■ **Given passage**
Shift in: bringing quality engineering into the agent loop

"There will be greater change in the next five years than in the last 40 years." — Martin Woodward, VP Developer Relations, GitHub (2024)

If you've spent any time around coding agents in 2025 and 2026, that quote stops feeling like hype and starts feeling like a description. Agents now read code, run tests, edit files, ship pull requests, and reason about failures. They are not autocomplete anymore — they are autonomous actors that perceive an environment, make decisions, and change state.

This creates a problem for those of us who care about quality. The familiar moves — shift left to catch defects early, shift right to learn from production — were designed for a world where humans read pipeline output and act on it. Agents don't read humans. They read tools. So if we want quality engineering to influence what an agent does next, we need a new direction. I call it shift in.

This post unpacks where the idea comes from, why it matters, and what it looks like in practice. Along the way, we'll define the building blocks of modern AI agents — context, tools, skills, hooks, the ReAct loop — so we share a language before we get to the punchline.

Two old testing problems, applied to agents

When I look at any AI system — assistant, agent, swarm — I find it useful to (over)simplify it down to two problems that anyone with a testing background already knows:

The communication problem: How do we tell the system what we want? In testing language, this is the gap between intent and specification. In agentic systems, it's the gap between a user's goal and the prompt, context, and instructions the model actually receives.
The oracle problem: How do we know the output is correct? In testing language, this is the test oracle — the source of truth that decides pass or fail. In agentic systems, it's the evaluation, the human-in-the-loop, the LLM-as-judge, the pipeline check, and eventually the happy customer.

Every design decision in agentic development is, in the end, an attempt to reduce one of these two problems. Better prompts, richer context, retrieval-augmented generation — all communication. Evals, guardrails, regression tests, judges — all oracle. Once you see the two columns, the building blocks slot into place.

The building blocks of an AI agent

Before we can talk about where quality fits, we need a shared vocabulary. AI tooling moves fast, and the same word often means different things in different talks. Here's how I use the terms in this post.

Large Language Model (LLM): The reasoning core of the agent. Given a context, it predicts the next tokens. Models like Claude, GPT, Gemini, and Llama are LLMs. The model is not the agent; it's the brain inside it.

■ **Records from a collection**
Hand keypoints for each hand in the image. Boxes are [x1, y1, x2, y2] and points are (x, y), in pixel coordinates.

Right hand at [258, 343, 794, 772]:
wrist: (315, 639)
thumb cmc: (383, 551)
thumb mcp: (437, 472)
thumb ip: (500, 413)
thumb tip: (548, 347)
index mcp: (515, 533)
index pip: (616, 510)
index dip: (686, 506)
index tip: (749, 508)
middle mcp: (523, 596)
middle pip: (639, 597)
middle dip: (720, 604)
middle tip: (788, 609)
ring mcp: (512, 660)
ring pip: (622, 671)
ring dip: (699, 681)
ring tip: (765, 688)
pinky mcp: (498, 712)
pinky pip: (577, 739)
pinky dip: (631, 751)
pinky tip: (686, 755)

■ **Exercise set**
a – In the post on agent building blocks, switch "brain" to "engine" and give the passage between "Large Language Model" and "brain inside it.", inclusive.
b – Summarize the shift-in post in two sentences.

■ **Answers for the exercise**
a –
Large Language Model (LLM): The reasoning core of the agent. Given a context, it predicts the next tokens. Models like Claude, GPT, Gemini, and Llama are LLMs. The model is not the agent; it's the engine inside it.

b – Shift left and shift right were designed for humans who read pipeline output, but agents read tools, so the author proposes a new direction for quality engineering called shift in. The post reduces AI systems to two testing problems, communication and the oracle, and then defines the building blocks of an agent, starting with the LLM as its reasoning core.